То-то и хорошо – бабе. Было что ценить. Ах, Настасья, прости, прости.
В шкатулке черного дерева лежали ее письма. Ключ покоя. Внутреннего самообладания. Семьи? Да, она была его семьей. Оттого горше предательство. Но перечитывая их, Сила Андреевич погружался душой в те давние, незамутненные дни.
«Друг мой любезный, благодетель. У флигелей крыльца переделаны, в погребе пол опустили ниже, и лестница перенесена к южной стене, как Вам желалось. Дорожки перестилают. Клубника выполота, стрижка деревьев кончена, продолжается обрезка по куртинам. На цветочном островке, где государь сидеть любит, посажено флоксов 300 новых кустов. Целую ручки. Настасья».
Как у нее все спорилось! Грибы солились, варенья заготавливались впрок. Точно сами собой. Но он-то знал, сколько повседневного, неприметного чужому глазу труда потребно. Она дала ему то, что постылая жена, сбежавшая в первый же год, не могла дать. На роялях играла. А малины насушить не могла. Одно слово – дура!
Настя его, Настенька! «Ковер для собора, присланный вами, государь наш, благодетель, из Парижа получен. Расстилать будем перед Пасхой. Чтобы всем приятно и богато было. Мерой 22 аршина и 15 вершков». Глупая. Думала доложить о разменах. Ни вершка в дороге не пропало!
Старик смахивал с коротких белесых ресниц слезы. Его обвиняют чуть ли не в смерти любовницы. Почитайте. Послушайте. Если и виноват он перед Богом, то не в этом, в других грехах. «Чистят пруды и косят луг. Тимофея отдайте поучиться мороженое делать. Нам будет замена на десертах. Также формочки надо бы приискать приличные, из серебра, я видела в образе раковин. Государь приедет – у нас, как у людей, и еще лучше. Я послала в село Буричи, где будет смотр, чтобы опробовать квартиру вашу. Она в мезонине. Сказывал камердинер мне, что дует. Сейчас войлоком обиваем. Не извольте беспокоиться, станет уютно».
Хозяйка. У него в доме была хозяйка. Грех ли, что слюбилась на стороне? Ведь ему-то прощала молоденьких. Не гнала от себя. «Любезный мой отец граф! Как обрадована вашим письмом. Увидела почерк, сердце занялось. Вам не надобно сомневаться во мне, каждую минуту моей жизни посвящаю я вашему благополучию. Друг мой добрый, часто сама сомневаюсь в вас. Но все прощаю в тот же миг. Разве мы вольны в желаниях? Молодые берут верх над верными, но старыми друзьями. Не смею назвать себя иначе. И того мне много. Выше меры взыскана. Любви море, а сказать не могу, как собака неученая. У нас все слава Богу. Люди и скот здоровы. Сушим зелень, чтоб постели зимой приятно пахли».

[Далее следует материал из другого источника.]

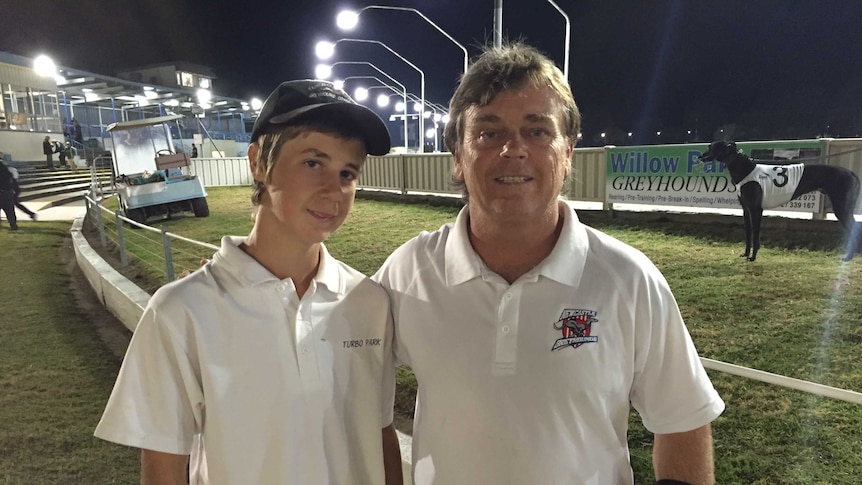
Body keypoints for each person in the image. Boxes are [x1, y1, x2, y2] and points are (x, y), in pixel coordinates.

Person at [373, 43, 725, 484]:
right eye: (489, 132)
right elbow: (350, 389)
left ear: (568, 153)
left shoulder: (629, 280)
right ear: (458, 158)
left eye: (537, 131)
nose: (513, 150)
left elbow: (683, 421)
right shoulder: (409, 272)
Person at [95, 79, 403, 484]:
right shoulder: (181, 311)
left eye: (348, 172)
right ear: (258, 161)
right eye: (314, 163)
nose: (334, 190)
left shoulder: (369, 302)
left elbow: (380, 433)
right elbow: (164, 468)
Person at [0, 161, 18, 231]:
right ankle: (13, 226)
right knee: (10, 211)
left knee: (9, 210)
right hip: (8, 192)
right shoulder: (6, 171)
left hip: (2, 192)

Плакал старик. Вспоминал прошлое. Стало быть, любил. Стало быть, не вконец душа погибла. Ах, Настя, Настя! Что за люди кругом? Почему видят в нем убийцу милой?
* * *Все-таки Бенкендорф напился. До положения риз. В самый неподходящий момент.

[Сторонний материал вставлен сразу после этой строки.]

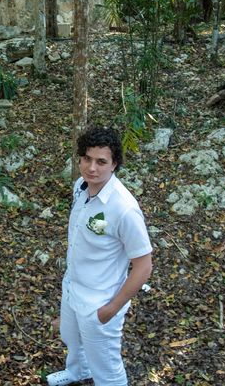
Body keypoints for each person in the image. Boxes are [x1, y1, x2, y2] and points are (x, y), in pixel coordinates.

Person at [47, 125, 153, 386]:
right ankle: (77, 372)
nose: (92, 168)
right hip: (72, 288)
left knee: (107, 368)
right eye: (86, 158)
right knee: (71, 339)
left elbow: (143, 266)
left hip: (100, 302)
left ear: (114, 164)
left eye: (101, 161)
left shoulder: (124, 209)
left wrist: (111, 309)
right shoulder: (80, 187)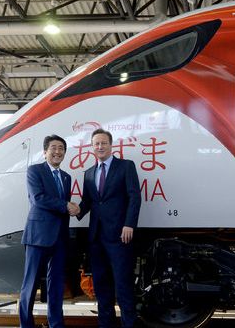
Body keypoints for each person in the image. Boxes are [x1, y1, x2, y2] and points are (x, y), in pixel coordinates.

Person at [77, 128, 141, 328]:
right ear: (92, 147)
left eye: (103, 143)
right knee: (102, 288)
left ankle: (128, 324)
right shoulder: (88, 173)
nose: (100, 146)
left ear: (111, 145)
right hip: (96, 238)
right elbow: (87, 203)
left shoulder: (126, 166)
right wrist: (72, 209)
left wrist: (129, 223)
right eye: (96, 143)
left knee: (123, 286)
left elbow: (134, 197)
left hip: (120, 236)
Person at [19, 134, 80, 328]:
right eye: (53, 148)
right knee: (30, 284)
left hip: (60, 238)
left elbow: (62, 208)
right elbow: (38, 199)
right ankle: (26, 324)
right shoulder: (34, 171)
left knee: (56, 285)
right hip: (38, 236)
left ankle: (56, 324)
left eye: (61, 148)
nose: (57, 151)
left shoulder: (66, 177)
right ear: (45, 152)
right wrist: (66, 205)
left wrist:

И виновником был государь.
Все шло хорошо. До получения нового письма из Варшавы. Видите ли, его величество с молоком матери впитал династический принцип и, пока великий князь Константин жив, не может считать себя ничем иным, кроме как его лейтенантом. А посему взял за правило советоваться с братом по важным делам, к каковым, без сомнения, относится и учреждение высшей полиции.

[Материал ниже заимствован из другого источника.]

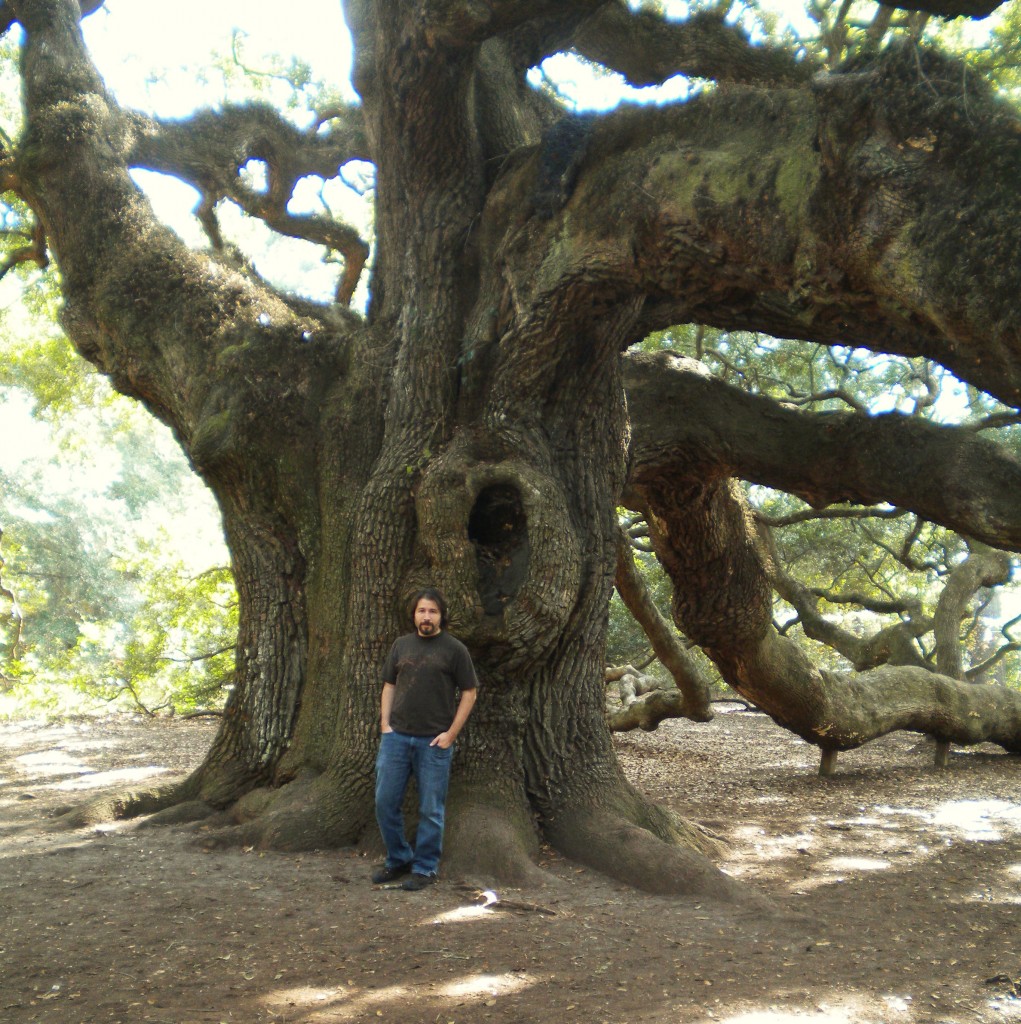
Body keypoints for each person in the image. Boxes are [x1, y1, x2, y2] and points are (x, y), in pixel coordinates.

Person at [372, 587, 478, 891]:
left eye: (432, 611)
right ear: (414, 614)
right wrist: (385, 724)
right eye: (422, 611)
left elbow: (469, 692)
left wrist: (451, 734)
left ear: (441, 615)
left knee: (431, 809)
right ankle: (399, 858)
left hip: (434, 742)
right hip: (396, 739)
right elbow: (389, 685)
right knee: (384, 802)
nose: (427, 616)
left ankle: (425, 867)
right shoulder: (401, 645)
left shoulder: (455, 649)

От Константина Александр Христофорович ничего хорошего не ждал. И на тебе. Цесаревич дал намеченному шефу корпуса жандармов самую лестную характеристику. Де и честен, и просвещен, и предан, и руки чисты… Подложил свинью! Нечего сказать! Ведь всякая похвала хороша от того, кому верят.
А Николай Павлович, у которого голова кругом шла от предательства самых близких, уже не знал, в чьей руке камень. Полагался же его отец на Палена, а брат на Аракчеева. Где гарантии преданности? Их нет.